Besides, a super top-up plan also provides a good deal of flexibility on the amount of deductible that the individual wishes to choose based on the sum assured. 

For example, a super top-up plan of ₹20 lakhs may offer ₹1/₹3/₹5 lakhs as deductible, depending on the policyholder's choice. One point to keep in mind is that the higher the deductible, the lower the premium.

Besides, the amount paid towards premium on a super top-up plan gives you tax benefits under Section 80B. A super top-up plan can also be purchased online, making it convenient and easy to access. 

Let's look at the combination of features and benefits of buying a super top-up health plan.

  • Covers treatment for COVID-9 pandemic
  • Need to pay deductibles only once
  • The flexibility of choosing any limit of deductibles depending on your sum insured and existing plan.
  • Greater sum insured over and above your corporate plan and at a low premium
  • Extensive coverage benefits not provided by your corporate policy.
  • Better coverage for senior citizens and parents.
  • Additional tax-saving benefits on premium paid.
  • Availability of cashless treatment within your insurance company's network of hospitals.
  • It can be purchased online quickly and without hassles.



Knowing the differences between individual health insurance and group health insurance can help you find the right individual plan that best meets your needs.
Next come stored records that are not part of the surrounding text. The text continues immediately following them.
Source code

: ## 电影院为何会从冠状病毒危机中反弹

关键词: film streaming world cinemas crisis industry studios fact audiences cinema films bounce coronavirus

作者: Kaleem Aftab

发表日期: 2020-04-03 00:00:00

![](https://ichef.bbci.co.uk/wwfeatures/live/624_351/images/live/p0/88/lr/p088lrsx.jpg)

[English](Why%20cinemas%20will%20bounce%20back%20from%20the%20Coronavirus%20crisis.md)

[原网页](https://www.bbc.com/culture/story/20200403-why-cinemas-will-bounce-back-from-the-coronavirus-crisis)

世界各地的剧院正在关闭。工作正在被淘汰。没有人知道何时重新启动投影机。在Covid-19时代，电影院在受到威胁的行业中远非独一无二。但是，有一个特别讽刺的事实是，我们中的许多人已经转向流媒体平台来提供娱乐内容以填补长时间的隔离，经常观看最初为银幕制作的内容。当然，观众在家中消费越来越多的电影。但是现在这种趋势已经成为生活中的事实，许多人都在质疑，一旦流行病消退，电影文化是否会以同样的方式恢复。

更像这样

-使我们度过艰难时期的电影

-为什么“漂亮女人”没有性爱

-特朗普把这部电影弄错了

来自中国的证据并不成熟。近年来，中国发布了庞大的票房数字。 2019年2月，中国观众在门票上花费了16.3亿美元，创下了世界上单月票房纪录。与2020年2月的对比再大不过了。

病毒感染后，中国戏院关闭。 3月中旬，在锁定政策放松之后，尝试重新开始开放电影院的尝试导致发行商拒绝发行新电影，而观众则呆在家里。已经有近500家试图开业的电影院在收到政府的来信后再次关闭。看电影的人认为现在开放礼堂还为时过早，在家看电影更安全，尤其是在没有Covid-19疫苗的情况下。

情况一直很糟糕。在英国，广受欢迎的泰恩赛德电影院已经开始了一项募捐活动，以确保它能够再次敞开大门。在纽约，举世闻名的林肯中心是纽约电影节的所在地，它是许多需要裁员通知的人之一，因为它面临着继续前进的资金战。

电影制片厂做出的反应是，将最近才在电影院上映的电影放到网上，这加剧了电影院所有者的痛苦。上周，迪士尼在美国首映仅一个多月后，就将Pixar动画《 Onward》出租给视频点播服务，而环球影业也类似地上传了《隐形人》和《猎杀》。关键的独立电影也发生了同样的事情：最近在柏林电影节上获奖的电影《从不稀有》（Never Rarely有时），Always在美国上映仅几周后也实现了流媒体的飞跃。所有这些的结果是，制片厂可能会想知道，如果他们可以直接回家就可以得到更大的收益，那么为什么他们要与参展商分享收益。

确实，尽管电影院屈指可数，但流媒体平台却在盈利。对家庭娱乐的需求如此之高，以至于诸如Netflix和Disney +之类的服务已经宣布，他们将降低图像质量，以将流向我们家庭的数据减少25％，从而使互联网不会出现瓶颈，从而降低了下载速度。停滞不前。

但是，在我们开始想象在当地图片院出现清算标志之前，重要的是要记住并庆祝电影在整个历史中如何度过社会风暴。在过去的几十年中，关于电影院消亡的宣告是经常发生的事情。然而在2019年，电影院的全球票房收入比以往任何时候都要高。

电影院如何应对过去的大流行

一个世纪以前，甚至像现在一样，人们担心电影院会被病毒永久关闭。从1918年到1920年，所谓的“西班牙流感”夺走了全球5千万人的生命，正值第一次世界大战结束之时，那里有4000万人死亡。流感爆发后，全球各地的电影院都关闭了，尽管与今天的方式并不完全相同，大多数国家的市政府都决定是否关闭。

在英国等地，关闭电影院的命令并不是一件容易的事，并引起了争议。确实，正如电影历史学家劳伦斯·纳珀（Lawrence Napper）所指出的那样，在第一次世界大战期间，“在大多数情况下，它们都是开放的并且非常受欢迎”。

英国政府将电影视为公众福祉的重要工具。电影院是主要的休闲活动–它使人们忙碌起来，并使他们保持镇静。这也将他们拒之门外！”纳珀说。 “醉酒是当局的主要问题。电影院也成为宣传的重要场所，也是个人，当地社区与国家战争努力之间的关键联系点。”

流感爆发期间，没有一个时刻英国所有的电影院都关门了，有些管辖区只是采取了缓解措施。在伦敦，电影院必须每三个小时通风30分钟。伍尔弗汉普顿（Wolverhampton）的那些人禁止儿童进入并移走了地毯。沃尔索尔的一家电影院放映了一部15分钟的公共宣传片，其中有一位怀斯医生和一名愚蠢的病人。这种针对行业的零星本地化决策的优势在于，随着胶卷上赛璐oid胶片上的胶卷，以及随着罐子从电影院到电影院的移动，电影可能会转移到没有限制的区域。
While group health insurance plans are cost-effective for your organisation, it only works as long as you are employed with your current employer. As time passes, you may find it challenging to purchase an individual health cover, especially when meeting your post-retirement health issues. 

Having an individual health insurance cover, even if your employer covers you, can be a smart decision to safeguard your health. You have the power of choosing the ideal insurance company and peace of mind knowing that you still have coverage even when you are no longer employed.